§ **Prompt**
Each record below should be reproduced as it is written, with pictures left out entirely.

◇ ◇ ◇ ◇ ◇

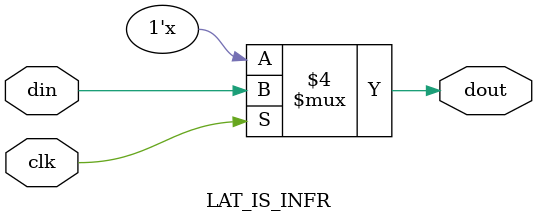
<source format=v>
module LAT_IS_INFR (din,dout,clk);
   output dout;
   input din;
   input clk;
   reg dout;
   always @(clk,din) 
   begin 
      if (clk == 1)
      dout = din;
   end
endmodule

</source>
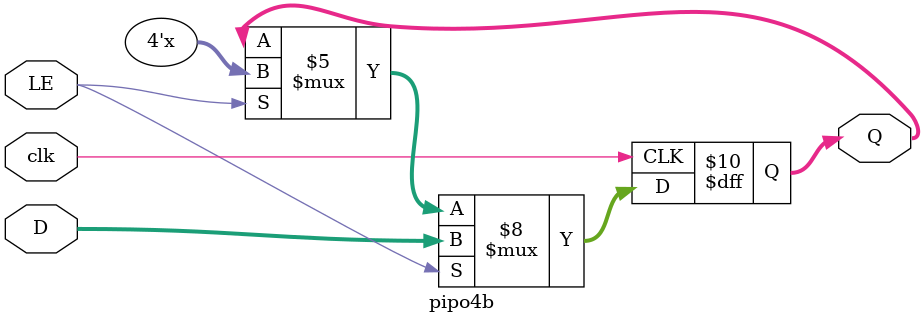
<source format=v>
module pipo4b (D,LE,clk,Q);
	input [3:0]D;
	input LE,clk;
	output [3:0]Q;
	
reg [3:0]Q;

always @(negedge clk)
begin
	if(LE==1'b1)
		Q<=D;
	else if (LE==1'b0)
		Q<=Q;
	else
		Q<=4'bzzzz;
end
endmodule

</source>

◇ ◇ ◇ ◇ ◇

§ **Answer**
<source format=v>
module LAT_IS_INFR (din,dout,clk);
   output dout;
   input din;
   input clk;
   reg dout;
   always @(clk,din) 
   begin 
      if (clk == 1)
      dout = din;
   end
endmodule

</source>
<source format=v>
module pipo4b (D,LE,clk,Q);
	input [3:0]D;
	input LE,clk;
	output [3:0]Q;
	
reg [3:0]Q;

always @(negedge clk)
begin
	if(LE==1'b1)
		Q<=D;
	else if (LE==1'b0)
		Q<=Q;
	else
		Q<=4'bzzzz;
end
endmodule

</source>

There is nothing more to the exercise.